Talk Back: What About Us, Obama?
JET wants you to Talk Back. This is one of the reader submissions that we received and opted to publish. Want to make your voice heard? Submit your commentary, TV show recap, poem, or essay HERE. Read all the rules (link on the page) so you know how it works. And with no further ado, this week’s entry.
Did President Obama abandon one minority group for another? If you asked many Blacks, the answer would be a resounding yes. Sadly, the immigration reform bill that couldn’t get through Congress became a reality, in part, due to an executive order enacted by POTUS. This order led to resounding cheers and jubilee among Latinos across the nation, but it left Blacks with many unanswered questions. The main one being, “What about us?”
With Black Americans suffering from the largest rates of unemployment and underemployment (double digits in some areas of the country), being victims of the cradle to prison pipeline, and all too often housed in poor public education systems it is no wonder why the influence of the first Black President served as more than a symbolism for the community. A large percentage of Blacks supported President Obama at the polls during his presidential elections. Additionally, Blacks have largely supported the Democratic Party as a whole–being arguably their most solid base. So why can’t Blacks count on the president or the Democratic Party to place our agenda on the forefront?

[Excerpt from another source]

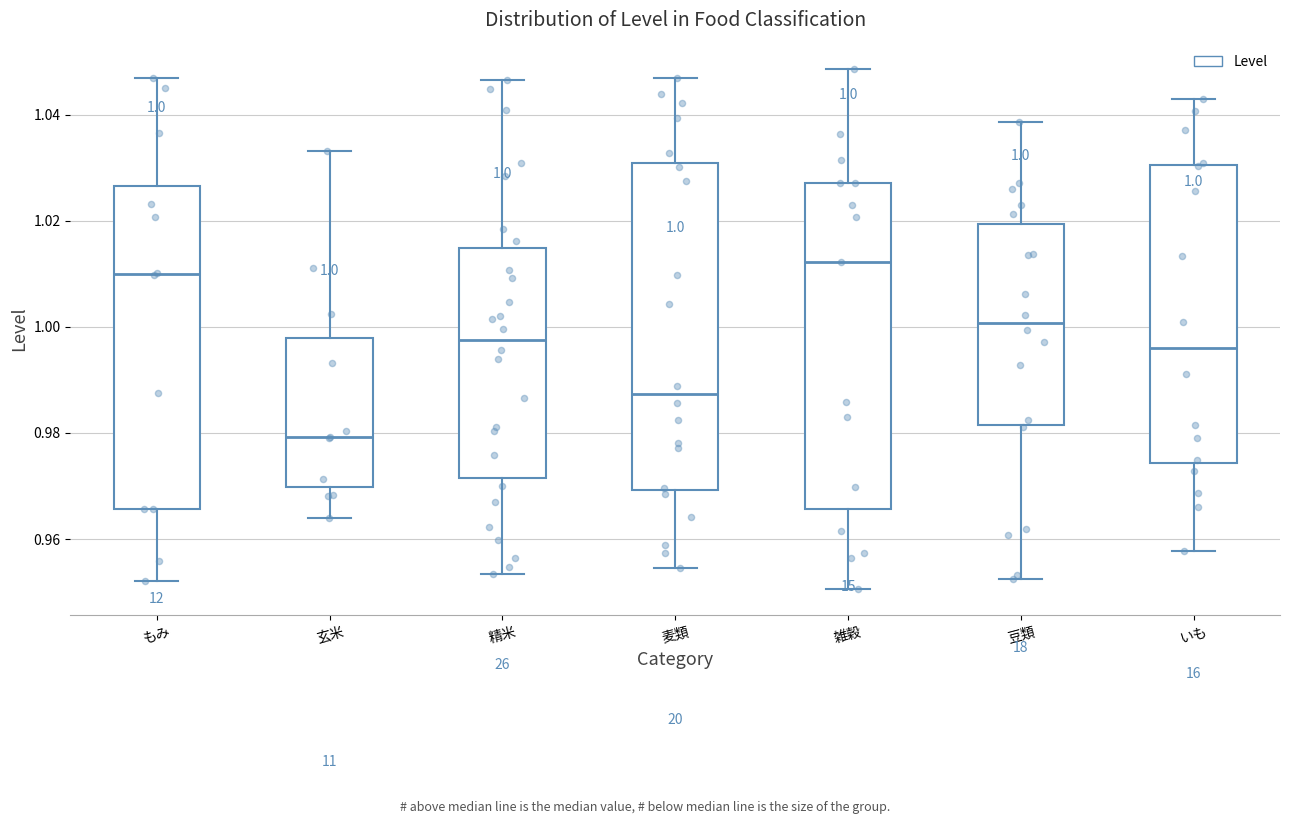

Which box has the lowest median line?

玄米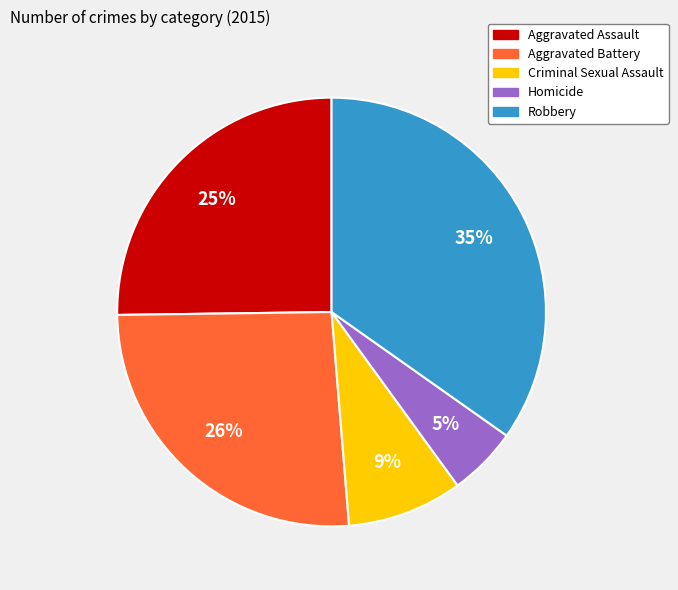

Do Aggravated Battery and Homicide together represent more than half of the pie?

No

Sure we got a few crumbs, most notably the My Brother’s Keeper initiative, but thus far we have seen no true gains or real investment in that. In fact its passage hurt HBCU’s and many long-standing community organizations.
Our communities are falling apart. We are bombarded with news stories of Trayvon Martin, Renisha McBride, Michael Brown, etc. The stories all get national attention; we hear a few words of support from elected officials, but at the end of the day a few months later yet another body of a young Black man/woman lay dead and we all ask ourselves when will it end?
We are told to vote as if that will end years of oppression, consistent discrimination, and deterioration of progress. Millions of dollars were spent on GOTV efforts aimed on getting Blacks to the polls yet the Black policy agenda did not make the cut. Immigration reform is important, no one is denying that fact, but so is Black community uplift. When will national leaders begin to actively pursue solutions to leveling the playing field for Blacks as much as they are for Latinos? And if the Black community can’t move its first Black President to advocate and push legislation for us then who can we count on?